EXCERPT PROVIDED:
Bandera supporters march in major Ukrainian cities after government names Nazi collaborators “national heroes”
Jason Melanovski and Clara Weiss
10 January 2020
On January 1, 2020, far-right elements and government officials participated in processions in the major Ukrainian cities Kiev, Odessa, L’viv, and Dnipro, to honor the Nazi collaborator Stepan Bandera’s 111th birthday. As head of the far-right Organization of Ukrainian Nationalists (OUN) and its military formation the Ukrainian Insurgent Army (UPA), Bandera was responsible for the massacre of hundreds of thousands of Jews and Poles during World War II.
While the demonstrations were relatively small—a torchlight procession in Kiev attracted about 1,000 or 2,000 people—and apparently smaller than in past years, they were supported and promoted by the Ukrainian state.
The demonstrations in both Kiev and L’viv were held with the explicit support of the local government authorities. City and regional officials attended the procession in L’viv, and in Kiev a giant banner of Bandera was hung over a city administration building. In Odessa, which was the site of a horrific fascist massacre in May 2014, a few dozen people participated in the procession.
The governments of Israel and Poland issued a rare joint condemnation of the ongoing efforts within Ukraine to rehabilitate far-right historical figures associated with the murder of both Jews and Poles during World War II.
Earlier in June, the same ambassadors had addressed a letter to the mayor of another western Ukrainian city, Ivano-Frankivsk, where a monument in honor of UPA General Roman Shukeyvych was unveiled.
As leader of the UPA, Shukevych was instrumental in carrying out the ethnic cleansing of Poles and Jews in western Ukraine. In addition to being a general in the UPA, Shukevych also served as a commander in the Nazi-led Nachtigall Battalion and 201st Schutzmannschaft Battalion made up of Ukrainian far-right nationalists.
In a 1944 military directive, Shukeyvych openly declared his objectives, stating, “In view of the success of the Soviet forces it is necessary to speed up the liquidation of the Poles, they must be totally wiped out, their villages burned...only the Polish population must be destroyed.”
The demonstrations in support of Bandera occurred days after the Ukrainian government extended the list of Ukrainian “national heroes” by several additional Nazi collaborators and notorious anti-Jewish pogromists in December 2019. Among those named “national heroes” are the Hetman Bohdan Khmelnitsky, who led a Cossack insurrection against the Polish nobility in 1648 during which massacres of an unprecedented scale against the Jewish population occurred.

PROBLEM A: According to the article on the Bandera marches, about how many people attended the torchlight procession in Kiev?
PROBLEM B: Carry the article on the Bandera marches forward from its last sentence.
The records after this article aren't needed.

DATA RECORDS:

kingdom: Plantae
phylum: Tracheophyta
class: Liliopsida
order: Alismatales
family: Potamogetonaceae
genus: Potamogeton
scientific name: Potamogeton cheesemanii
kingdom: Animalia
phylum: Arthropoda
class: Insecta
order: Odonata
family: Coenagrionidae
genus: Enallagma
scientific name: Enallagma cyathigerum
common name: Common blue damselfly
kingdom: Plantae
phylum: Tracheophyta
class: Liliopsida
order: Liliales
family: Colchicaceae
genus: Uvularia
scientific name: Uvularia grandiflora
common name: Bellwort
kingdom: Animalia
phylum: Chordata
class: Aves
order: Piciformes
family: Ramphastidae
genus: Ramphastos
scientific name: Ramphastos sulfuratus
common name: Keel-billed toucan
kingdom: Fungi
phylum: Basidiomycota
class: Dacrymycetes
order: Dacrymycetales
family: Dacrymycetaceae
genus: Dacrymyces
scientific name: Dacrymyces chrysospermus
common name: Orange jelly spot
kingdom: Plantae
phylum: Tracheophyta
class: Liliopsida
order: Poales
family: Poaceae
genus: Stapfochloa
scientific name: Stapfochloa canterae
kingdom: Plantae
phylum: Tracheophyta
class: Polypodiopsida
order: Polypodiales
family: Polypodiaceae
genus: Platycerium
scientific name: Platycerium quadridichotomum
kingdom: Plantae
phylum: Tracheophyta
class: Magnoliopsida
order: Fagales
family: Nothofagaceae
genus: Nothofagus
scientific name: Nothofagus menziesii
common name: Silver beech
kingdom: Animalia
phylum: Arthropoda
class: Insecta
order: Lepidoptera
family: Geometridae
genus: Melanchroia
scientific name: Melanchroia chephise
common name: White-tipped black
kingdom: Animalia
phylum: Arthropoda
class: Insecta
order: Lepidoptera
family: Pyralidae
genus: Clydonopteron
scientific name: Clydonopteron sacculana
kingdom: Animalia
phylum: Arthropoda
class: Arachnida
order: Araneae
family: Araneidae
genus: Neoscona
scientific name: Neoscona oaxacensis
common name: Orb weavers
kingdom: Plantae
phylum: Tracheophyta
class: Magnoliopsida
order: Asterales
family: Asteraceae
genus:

WRITTEN ANSWER A: About 1,000 or 2,000 people.

WRITTEN ANSWER B:
While exact numbers remain disputed among historians because of the poor source base, up to 200,000 Jews are believed to have been murdered during the rampages of Khmelnitsky’s armies.
Maksym Zalizniak, a Cossack commander who led a pogrom in 1768 in Uman that resulted in the death of up to 20,000 Jews and Poles, was also named a “national hero”.
Several other newly named “national heroes” are notorious for their collaboration with and public support for the Nazis that occupied Ukraine from 1941 until the liberation by the Red Army in 1943. These include Andriy Melnyk, one of the leaders of the Organization of Ukrainian Nationalists (OUN), who headed a wing that broke off from Bandera’s OUN-B, and Ulas Samchuk.
As a member of Melnyk’s branch of the OUN, Samchuk worked for the Nazi administration of the Reichskommissariat Ukraine. He considered Nazi Germany the only reliable ally of Ukraine, arguing that “the main enemy of the Ukrainian people is the Muscovy-kike Bolshevism”. It is now estimated that between 1.2 and 1.6 million Ukrainian Jews were murdered by the Nazis and their Ukrainian collaborators under the purview of the Reichskommissariat.
In 1944, Samchuk fled from the advancing Red Army to Germany. He eventually ended up in Canada as one of the many former Nazi collaborators who were allowed to spread fascist propaganda and historical falsifications on behalf of the imperialist powers during the Cold War.
The naming of these individuals as “national heroes” means that their birthdays will be commemorated with state support throughout 2020, including through festivals and processions. While Israel has condemned the additions to the “national heroes” list, the principal backers of the Ukrainian government, most notably the US and Germany, have maintained complicit silence on the ongoing rehabilitation of fascist forces in the country.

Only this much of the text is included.